EXERCISE INSTRUCTIONS → Copy out every row below, swapping "zero-indexed" for "numbered from zero" and keeping everything else unchanged. Leave the pictures out of your answer.

[Collected data entries]

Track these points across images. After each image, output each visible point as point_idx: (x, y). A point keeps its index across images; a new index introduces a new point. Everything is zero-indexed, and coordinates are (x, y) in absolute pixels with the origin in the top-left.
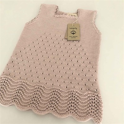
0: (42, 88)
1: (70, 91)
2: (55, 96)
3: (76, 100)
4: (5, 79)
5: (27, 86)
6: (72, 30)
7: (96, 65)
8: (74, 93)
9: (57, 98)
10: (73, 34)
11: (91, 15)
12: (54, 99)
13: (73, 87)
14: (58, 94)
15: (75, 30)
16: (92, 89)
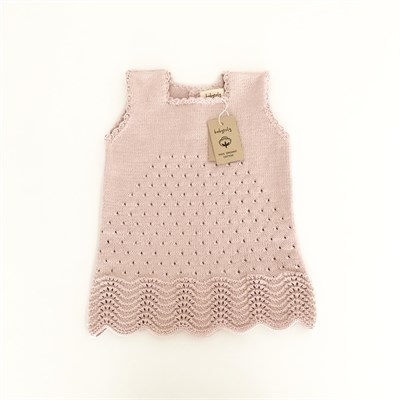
0: (192, 285)
1: (248, 278)
2: (221, 295)
3: (262, 293)
4: (106, 283)
5: (158, 287)
6: (221, 135)
7: (290, 214)
8: (257, 282)
9: (226, 297)
10: (226, 145)
11: (257, 85)
12: (221, 301)
13: (251, 269)
14: (226, 290)
15: (227, 134)
16: (289, 265)
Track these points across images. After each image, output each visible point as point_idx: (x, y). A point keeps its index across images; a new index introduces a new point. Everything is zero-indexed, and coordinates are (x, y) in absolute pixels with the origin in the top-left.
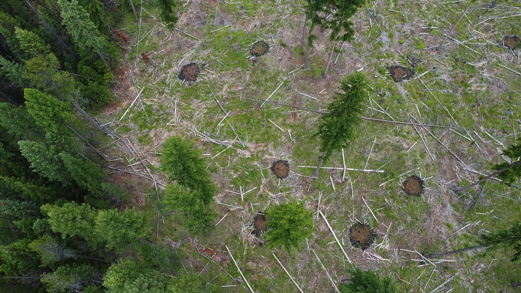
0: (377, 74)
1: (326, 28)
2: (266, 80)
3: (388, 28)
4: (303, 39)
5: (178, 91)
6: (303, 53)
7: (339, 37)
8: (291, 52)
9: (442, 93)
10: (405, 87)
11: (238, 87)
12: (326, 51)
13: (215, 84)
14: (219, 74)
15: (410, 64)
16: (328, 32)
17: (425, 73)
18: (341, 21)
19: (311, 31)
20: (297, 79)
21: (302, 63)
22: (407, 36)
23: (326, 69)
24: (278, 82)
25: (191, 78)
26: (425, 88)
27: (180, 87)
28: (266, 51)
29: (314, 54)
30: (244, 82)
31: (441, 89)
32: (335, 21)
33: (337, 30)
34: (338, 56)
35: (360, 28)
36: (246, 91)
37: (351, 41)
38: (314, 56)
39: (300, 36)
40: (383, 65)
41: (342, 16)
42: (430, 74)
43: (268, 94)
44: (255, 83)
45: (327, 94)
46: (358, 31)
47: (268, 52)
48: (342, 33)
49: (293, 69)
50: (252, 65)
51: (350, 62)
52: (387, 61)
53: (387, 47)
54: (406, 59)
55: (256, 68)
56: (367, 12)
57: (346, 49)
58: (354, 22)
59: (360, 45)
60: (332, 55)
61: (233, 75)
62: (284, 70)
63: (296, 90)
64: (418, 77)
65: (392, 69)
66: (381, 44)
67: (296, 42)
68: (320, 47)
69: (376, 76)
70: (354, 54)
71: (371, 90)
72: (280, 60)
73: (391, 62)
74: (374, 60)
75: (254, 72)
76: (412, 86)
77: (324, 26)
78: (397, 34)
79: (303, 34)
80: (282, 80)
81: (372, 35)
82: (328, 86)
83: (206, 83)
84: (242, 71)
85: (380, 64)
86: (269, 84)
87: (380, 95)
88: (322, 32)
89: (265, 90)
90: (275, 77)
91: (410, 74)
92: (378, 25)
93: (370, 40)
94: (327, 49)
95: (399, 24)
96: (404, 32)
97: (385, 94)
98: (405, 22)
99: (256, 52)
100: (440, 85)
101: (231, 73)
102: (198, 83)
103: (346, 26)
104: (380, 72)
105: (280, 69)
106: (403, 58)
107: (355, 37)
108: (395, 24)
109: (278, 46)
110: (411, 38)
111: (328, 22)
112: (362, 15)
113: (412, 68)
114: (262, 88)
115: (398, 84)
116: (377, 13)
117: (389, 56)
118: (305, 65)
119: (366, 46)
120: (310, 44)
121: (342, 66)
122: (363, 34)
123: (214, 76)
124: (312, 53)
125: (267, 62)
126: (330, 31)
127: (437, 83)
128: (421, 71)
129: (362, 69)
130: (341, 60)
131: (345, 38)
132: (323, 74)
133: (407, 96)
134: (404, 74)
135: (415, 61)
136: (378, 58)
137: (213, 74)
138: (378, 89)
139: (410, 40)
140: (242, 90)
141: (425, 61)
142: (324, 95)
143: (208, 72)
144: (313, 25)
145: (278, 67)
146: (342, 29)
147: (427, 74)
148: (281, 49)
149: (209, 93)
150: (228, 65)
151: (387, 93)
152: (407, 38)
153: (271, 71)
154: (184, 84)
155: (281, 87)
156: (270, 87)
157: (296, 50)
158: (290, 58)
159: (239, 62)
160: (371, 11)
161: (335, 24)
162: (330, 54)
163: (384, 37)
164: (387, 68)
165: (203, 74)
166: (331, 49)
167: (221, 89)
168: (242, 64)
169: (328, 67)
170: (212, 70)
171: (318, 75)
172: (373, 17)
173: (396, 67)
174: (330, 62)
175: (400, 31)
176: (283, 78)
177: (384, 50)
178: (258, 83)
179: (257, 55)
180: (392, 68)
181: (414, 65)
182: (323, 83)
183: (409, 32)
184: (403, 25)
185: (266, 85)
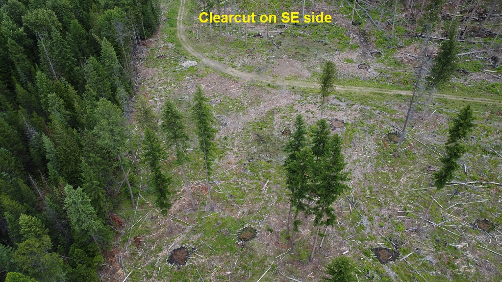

RESULT OF THE EXERCISE →
Track these points across images. After each image, output each visible point as point_idx: (x, y). A point keeps its index across images; a new index introduces a new point. Everything is numbered from zero, and coordinates are (x, y) in absolute pixels with the origin in the top-left.
0: (42, 88)
1: (70, 91)
2: (55, 96)
3: (76, 100)
4: (5, 79)
5: (27, 86)
6: (72, 30)
7: (96, 65)
8: (74, 93)
9: (57, 98)
10: (73, 34)
11: (91, 15)
12: (54, 99)
13: (73, 87)
14: (58, 94)
15: (75, 30)
16: (92, 89)
0: (192, 285)
1: (248, 278)
2: (221, 295)
3: (262, 293)
4: (106, 283)
5: (158, 287)
6: (221, 135)
7: (290, 214)
8: (257, 282)
9: (226, 297)
10: (226, 145)
11: (257, 85)
12: (221, 301)
13: (251, 269)
14: (226, 290)
15: (227, 134)
16: (289, 265)
Track these points across images. After each image, output each visible point as point_idx: (x, y). A point keeps its index across images; a new index introduces a new point. Everything is numbered from zero, and coordinates are (x, y) in absolute pixels with the origin in the top-left.
0: (377, 74)
1: (326, 28)
2: (266, 80)
3: (388, 28)
4: (303, 39)
5: (178, 91)
6: (303, 53)
7: (339, 37)
8: (291, 52)
9: (442, 93)
10: (405, 87)
11: (238, 87)
12: (326, 51)
13: (215, 84)
14: (219, 74)
15: (410, 64)
16: (328, 32)
17: (425, 73)
18: (341, 21)
19: (311, 31)
20: (297, 79)
21: (302, 63)
22: (407, 36)
23: (326, 69)
24: (278, 82)
25: (191, 78)
26: (425, 88)
27: (180, 87)
28: (266, 51)
29: (314, 54)
30: (244, 82)
31: (441, 89)
32: (335, 21)
33: (337, 30)
34: (338, 56)
35: (360, 28)
36: (246, 91)
37: (351, 41)
38: (314, 56)
39: (300, 36)
40: (383, 65)
41: (342, 16)
42: (430, 74)
43: (268, 94)
44: (255, 83)
45: (327, 94)
46: (358, 31)
47: (268, 52)
48: (342, 33)
49: (293, 69)
50: (252, 65)
51: (350, 62)
52: (387, 61)
53: (387, 47)
54: (406, 59)
55: (256, 68)
56: (367, 12)
57: (346, 49)
58: (354, 22)
59: (360, 45)
60: (332, 55)
61: (233, 75)
62: (284, 70)
63: (296, 90)
64: (418, 77)
65: (392, 69)
66: (381, 44)
67: (296, 42)
68: (320, 47)
69: (376, 76)
70: (354, 54)
71: (371, 90)
72: (280, 60)
73: (391, 62)
74: (374, 60)
75: (254, 72)
76: (412, 86)
77: (324, 26)
78: (397, 34)
79: (303, 34)
80: (282, 80)
81: (372, 35)
82: (328, 86)
83: (206, 83)
84: (242, 71)
85: (380, 64)
86: (269, 84)
87: (380, 95)
88: (322, 32)
89: (265, 90)
90: (275, 77)
91: (410, 74)
92: (378, 25)
93: (370, 40)
94: (327, 49)
95: (399, 24)
96: (404, 32)
97: (385, 94)
98: (405, 22)
99: (256, 52)
100: (440, 85)
101: (231, 73)
102: (198, 83)
103: (346, 26)
104: (380, 72)
105: (280, 69)
106: (403, 58)
107: (355, 37)
108: (395, 24)
109: (278, 46)
110: (411, 38)
111: (328, 22)
112: (362, 15)
113: (412, 68)
114: (262, 88)
115: (398, 84)
116: (377, 13)
117: (389, 56)
118: (305, 65)
119: (366, 46)
120: (310, 44)
121: (342, 66)
122: (363, 34)
123: (214, 76)
124: (312, 53)
125: (267, 62)
126: (330, 31)
127: (437, 83)
128: (421, 71)
129: (362, 69)
130: (341, 60)
131: (345, 38)
132: (323, 74)
133: (407, 96)
134: (404, 74)
135: (415, 61)
136: (378, 58)
137: (213, 74)
138: (378, 89)
139: (410, 40)
140: (242, 90)
141: (425, 61)
142: (324, 95)
143: (208, 72)
144: (313, 25)
145: (278, 67)
146: (342, 29)
147: (427, 74)
148: (281, 49)
149: (209, 93)
150: (228, 65)
151: (387, 93)
152: (407, 38)
153: (271, 71)
154: (184, 84)
155: (281, 87)
156: (270, 87)
157: (296, 50)
158: (290, 58)
159: (239, 62)
160: (371, 11)
161: (335, 24)
162: (330, 54)
163: (384, 37)
164: (387, 68)
165: (203, 74)
166: (331, 49)
167: (221, 89)
168: (242, 64)
169: (328, 67)
170: (212, 70)
171: (318, 75)
172: (373, 17)
173: (396, 67)
174: (330, 62)
175: (400, 31)
176: (283, 78)
177: (384, 50)
178: (258, 83)
179: (257, 55)
180: (392, 68)
181: (414, 65)
182: (323, 83)
183: (409, 32)
184: (403, 25)
185: (266, 85)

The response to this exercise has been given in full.